Perhaps the so-called establishment Republicans learned something from these past weeks, including how little sway they have over the party they once ran.  But it's unlikely that the House Teas view what happened as anything more than a bump on the road.  It isn't only that they occupy relatively safe seats but that they know discontent abounds across the land.  So they will wait for another day and another destructive, or they would say disruptive, fight.  Their hate for Obama has not abated and in fact is probably greater in the face of his having prevailed.  Their focus especially on the Affordable Care Act will continue.  That is something about which he and we should think.

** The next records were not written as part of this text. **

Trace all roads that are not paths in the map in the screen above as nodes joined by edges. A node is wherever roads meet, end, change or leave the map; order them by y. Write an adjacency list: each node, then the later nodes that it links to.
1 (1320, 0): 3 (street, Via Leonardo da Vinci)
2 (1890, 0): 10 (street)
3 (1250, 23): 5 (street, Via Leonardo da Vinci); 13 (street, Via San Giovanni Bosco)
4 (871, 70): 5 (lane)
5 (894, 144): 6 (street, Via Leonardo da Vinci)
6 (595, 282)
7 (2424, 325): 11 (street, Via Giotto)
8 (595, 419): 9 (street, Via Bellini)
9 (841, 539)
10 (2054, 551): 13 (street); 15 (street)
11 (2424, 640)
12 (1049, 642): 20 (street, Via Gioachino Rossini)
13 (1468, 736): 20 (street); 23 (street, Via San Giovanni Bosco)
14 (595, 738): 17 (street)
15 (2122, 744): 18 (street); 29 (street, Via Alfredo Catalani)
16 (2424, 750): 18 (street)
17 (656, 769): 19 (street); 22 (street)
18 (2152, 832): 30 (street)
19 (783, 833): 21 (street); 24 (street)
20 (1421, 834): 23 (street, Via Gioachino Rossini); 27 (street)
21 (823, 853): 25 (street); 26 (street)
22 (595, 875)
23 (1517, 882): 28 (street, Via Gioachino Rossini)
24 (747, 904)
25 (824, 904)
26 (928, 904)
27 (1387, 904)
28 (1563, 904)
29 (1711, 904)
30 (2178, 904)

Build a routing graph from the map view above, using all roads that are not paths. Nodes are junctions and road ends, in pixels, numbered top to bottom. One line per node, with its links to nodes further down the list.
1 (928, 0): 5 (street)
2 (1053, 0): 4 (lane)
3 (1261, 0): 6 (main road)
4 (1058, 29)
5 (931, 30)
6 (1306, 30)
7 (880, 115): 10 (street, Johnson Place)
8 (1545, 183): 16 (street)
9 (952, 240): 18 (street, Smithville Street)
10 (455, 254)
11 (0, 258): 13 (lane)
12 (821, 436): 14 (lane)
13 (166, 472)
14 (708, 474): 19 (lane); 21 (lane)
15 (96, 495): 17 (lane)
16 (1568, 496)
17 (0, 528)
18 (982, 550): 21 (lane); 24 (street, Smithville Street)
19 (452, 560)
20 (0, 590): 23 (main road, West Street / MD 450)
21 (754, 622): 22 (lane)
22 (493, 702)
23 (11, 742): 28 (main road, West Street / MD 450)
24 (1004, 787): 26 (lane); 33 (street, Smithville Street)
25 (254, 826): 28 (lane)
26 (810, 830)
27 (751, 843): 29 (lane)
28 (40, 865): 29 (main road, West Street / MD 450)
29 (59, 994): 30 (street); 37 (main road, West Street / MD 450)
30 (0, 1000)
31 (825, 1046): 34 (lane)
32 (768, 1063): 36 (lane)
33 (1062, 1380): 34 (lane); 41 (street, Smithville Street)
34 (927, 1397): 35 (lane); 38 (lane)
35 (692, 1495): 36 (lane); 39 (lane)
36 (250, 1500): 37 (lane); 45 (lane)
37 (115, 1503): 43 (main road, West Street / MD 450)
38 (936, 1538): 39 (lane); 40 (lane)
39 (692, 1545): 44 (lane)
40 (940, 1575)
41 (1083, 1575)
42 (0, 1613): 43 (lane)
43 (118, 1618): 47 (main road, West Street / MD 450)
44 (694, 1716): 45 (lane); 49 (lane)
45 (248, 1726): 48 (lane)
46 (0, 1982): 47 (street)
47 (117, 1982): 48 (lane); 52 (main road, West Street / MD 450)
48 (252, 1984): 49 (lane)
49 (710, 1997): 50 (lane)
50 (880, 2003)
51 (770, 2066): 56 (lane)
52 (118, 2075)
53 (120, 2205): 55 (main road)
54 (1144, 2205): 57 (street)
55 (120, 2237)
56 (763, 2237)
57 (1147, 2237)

It was already too late when the President's opponents realized that they had made a major tactical error at the start of their fight.  Defunding or even delaying Affordable Care was a non-starter, destined to fail.  Had they instead focused on its problematic signup epitomized by a disastrous website execution, the story might have been quite different.  Without question the Act's passage, albeit far short of what should have been, was and remains a great accomplishment.  But is also the administration's potentially worst vulnerability.  From the start Obama and his team have done an abysmally poor job of explaining and then selling it to the American public.  That has opened the way for a systematic campaign of misinformation.  Opponents have also leveraged the public's general mistrust of government to their advantage focusing on mandates as a symbol of intrusion.  Concerns about NSA surveillance, while comparing apples to oranges, have only reinforced the public's unease in that regard.  Thus far, both the misunderstanding the signup glitch remain in place.

Were it not for the poisonous atmosphere in Washington, heads would be rolling at HHS, including that of Secretary Kathleen Sebelius.  Ironically the Teas and others who are her harshest critics are saving her job.  The last thing the President wants or can afford is a nomination fight over a new Secretary.  And perhaps it's a good thing that her job is not on the line, that she can't be made the scapegoat.  In truth the failure here must be laid right at the Oval Office's doorstep.  Considering that this legislation might be Obama's principal legacy, it's astounding that he didn't make sure that the program's critical launch execution point was ready for prime time.  Now that what he rightly calls the manufactured crisis is temporarily over, one would hope this matter would rise to the top burner.

It was sheer luck and perhaps a sign of inexperience that the Teas made their tactical error.  It's unlikely to happen again.  That alone should give some urgency to the task of correcting what's gone wrong on the path to getting millions of Americans insured.  I understand the President's interest in pursuing immigration and tax reform, but letting the Affordable Care vulnerability go on will only weaken his presidency.  It is a problem that must be solved if for no other reason than what has happened in the last few week is likely only a beginning.  It ain't over and these vulnerabilities won't help during the next battle.